April 14, 2022 - UTMediaCAT/mediacat-docs GitHub Wiki
Agenda
meeting times - possible later or another day?
Shengsong's last day for April?
CDHI conference
NYT crawl -- attempt combination of the following techniques:
use NYTimes search with "load more" or similar strategies
bypass paywall or reader view function
crawl with scroll-down function
problem with puppeteer error after about 500
accumulate urls from internet archive of RSS feeds
retweet/tweet issue
re-do KPP/MediaCAT
document new system for url expanding
NYT Crawl
readability works now - js.node was an earlier version: we were using v14 and now on v16
enormous improvement in speed: at least 120,000 urls per day, perhaps 150,000
with "load more" on NYT archive; it got to 40,000 6-7 hours
problem with puppeteer error after about 500:
solved by scrolling only 10 and then new search parameters
with scroll down: 100,000 per day
NYT regular site: now working past the limitations of first regular crawl
500,000+
space for improvement even with "scroll down": probably can make even faster but need to research
question: will we need to tweak for every site? or is there a standard domain crawler that will work for most sites, and then tweaks for others?

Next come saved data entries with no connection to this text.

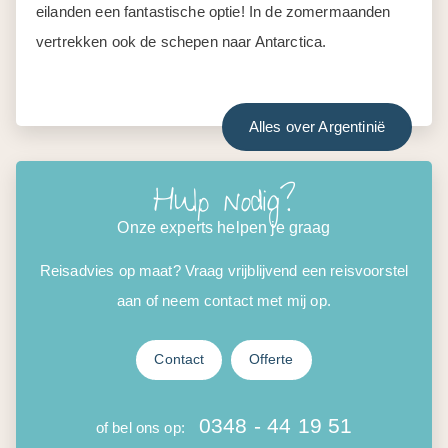
eilanden een fantastische optie! In de zomermaanden
vertrekken ook de schepen naar Antarctica.
Alles over Argentinië
Hulp nodig?
Onze experts helpen je graag
Reisadvies op maat? Vraag vrijblijvend een reisvoorstel
aan of neem contact met mij op.
Contact
Offerte
0348 - 44 19 51
of bel ons op: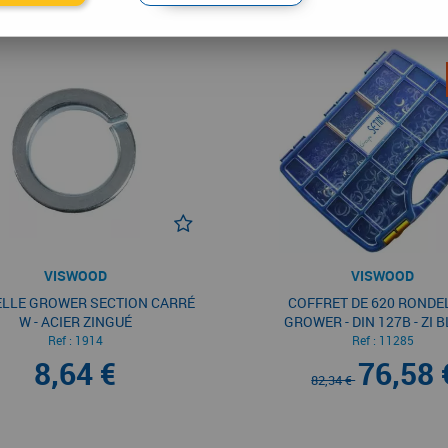
VISWOOD
VISWOOD
LLE GROWER SECTION CARRÉ
COFFRET DE 620 RONDE
W - ACIER ZINGUÉ
GROWER - DIN 127B - ZI 
Ref :
1914
Ref :
11285
8,64 €
76,58 
82,34 €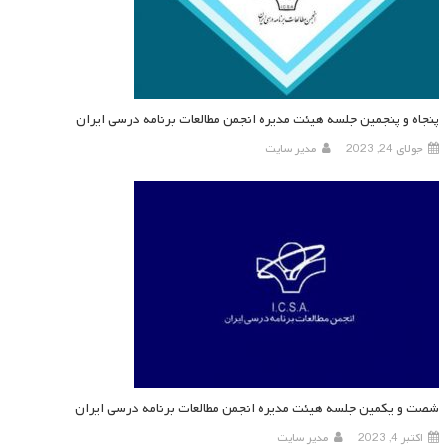
پنجاه و پنجمین جلسه هیئت مدیره انجمن مطالعات برنامه درسی ایران
جولای 24, 2023
مدیر سایت
شصت و یکمین جلسه هیئت مدیره انجمن مطالعات برنامه درسی ایران
اکتبر 4, 2023
مدیر سایت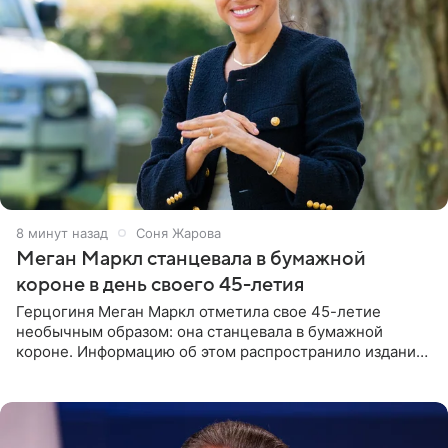
9 минут назад
Соня Жарова
Меган Маркл станцевала в бумажной
короне в день своего 45-летия
Герцогиня Меган Маркл отметила свое 45-летие
необычным образом: она станцевала в бумажной
короне. Информацию об этом распространило издание
People. На праздновании в своем особняке в Монтесито
именинница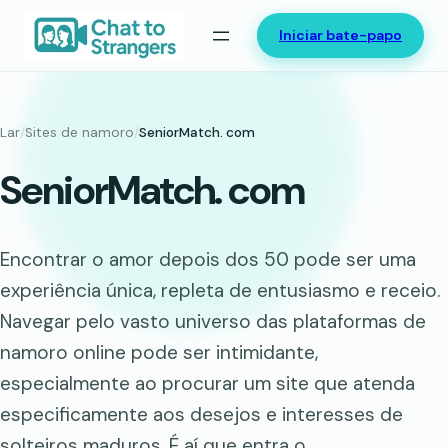
Saltar
Iniciar bate-papo
para
o
conteúdo
Lar
/
Sites de namoro
/
SeniorMatch. com
SeniorMatch. com
Encontrar o amor depois dos 50 pode ser uma
experiência única, repleta de entusiasmo e receio.
Navegar pelo vasto universo das plataformas de
namoro online pode ser intimidante,
especialmente ao procurar um site que atenda
especificamente aos desejos e interesses de
solteiros maduros. É aí que entra o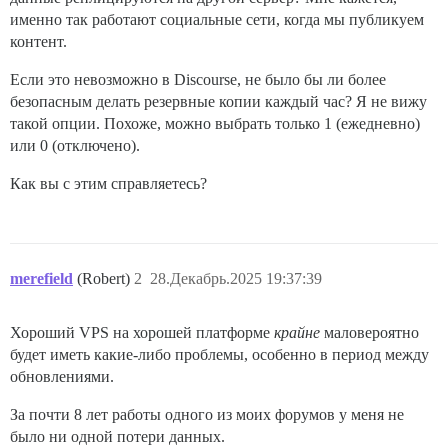
именно так работают социальные сети, когда мы публикуем
контент.
Если это невозможно в Discourse, не было бы ли более
безопасным делать резервные копии каждый час? Я не вижу
такой опции. Похоже, можно выбрать только 1 (ежедневно)
или 0 (отключено).
Как вы с этим справляетесь?
merefield
(Robert)
2
28.Декабрь.2025 19:37:39
Хороший VPS на хорошей платформе
крайне
маловероятно
будет иметь какие-либо проблемы, особенно в период между
обновлениями.
За почти 8 лет работы одного из моих форумов у меня не
было ни одной потери данных.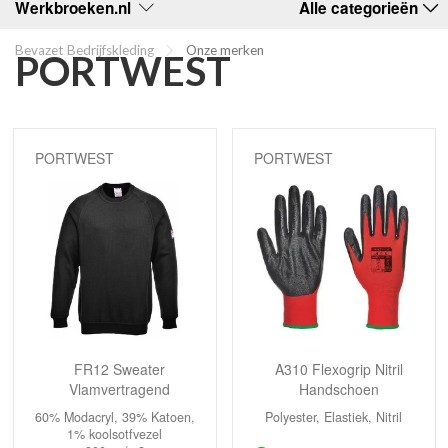
Werkbroeken.nl
Alle categorieën
Bevazet Bedrijfskleding
Onze merken
PORTWEST
PORTWEST
PORTWEST
FR12 Sweater
A310 Flexogrip Nitril
Vlamvertragend
Handschoen
60% Modacryl, 39% Katoen,
Polyester, Elastiek, Nitril
1% koolsotfvezel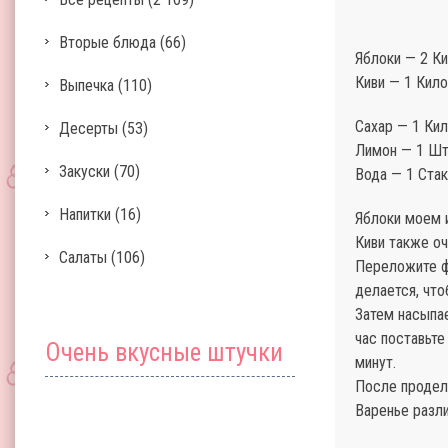
Вторые блюда
(66)
Яблоки — 2 К
Киви — 1 Кил
Выпечка
(110)
Сахар — 1 Ки
Десерты
(53)
Лимон — 1 Шт
Закуски
(70)
Вода — 1 Стак
Напитки
(16)
Яблоки моем 
Киви также о
Салаты
(106)
Переложите фр
делается, что
Затем насыпае
час поставьте
Очень вкусные штучки
минут.
После продел
Варенье разл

probably for most sites, it will work fine
document strategy: try to crawl most of the sites you have in scope, where it doesn't work, then decide whether that site is important, and then try to tweak
still need to accumulate urls from internet archive of RSS feeds?
not necessary
looking ahead to visualizations: will want to do visualizations based on tags of sources
not a problem to add
new Graham instance
500 GB ram, 40 CPU (from 16 CPU), 1.2 TB storage
can do major crawl on this - NYT archive is crawling there
retweet/tweet issue
if not done, probably good idea to finalize this so as to recrawl the KPP/MediaCAT list and run postprocessor
hope to get to this tmrw
Action Items
finalize clean up, updating, and documentation of methods of NYT crawl
look at retweet/tweet issue
re-run KPP/MediaCAT twitter crawl
run small domain crawl with information from Alejandro
Alejandro: think through proposals for CDHI conference
Alejandro: find new time for weekly meeting
Backburner
to being in May: assessment of any updates needed for libraries
adding to regular postprocessor output:
any non-scope domain hyperlink that ends in .co.il
any link to a tweet or twitter handle
This is a bit outside our normal functionality, so I will put it on the backburner for now.
what to do with htz.li
small domain crawl
Benchmarking
finish documenting where different data are on our server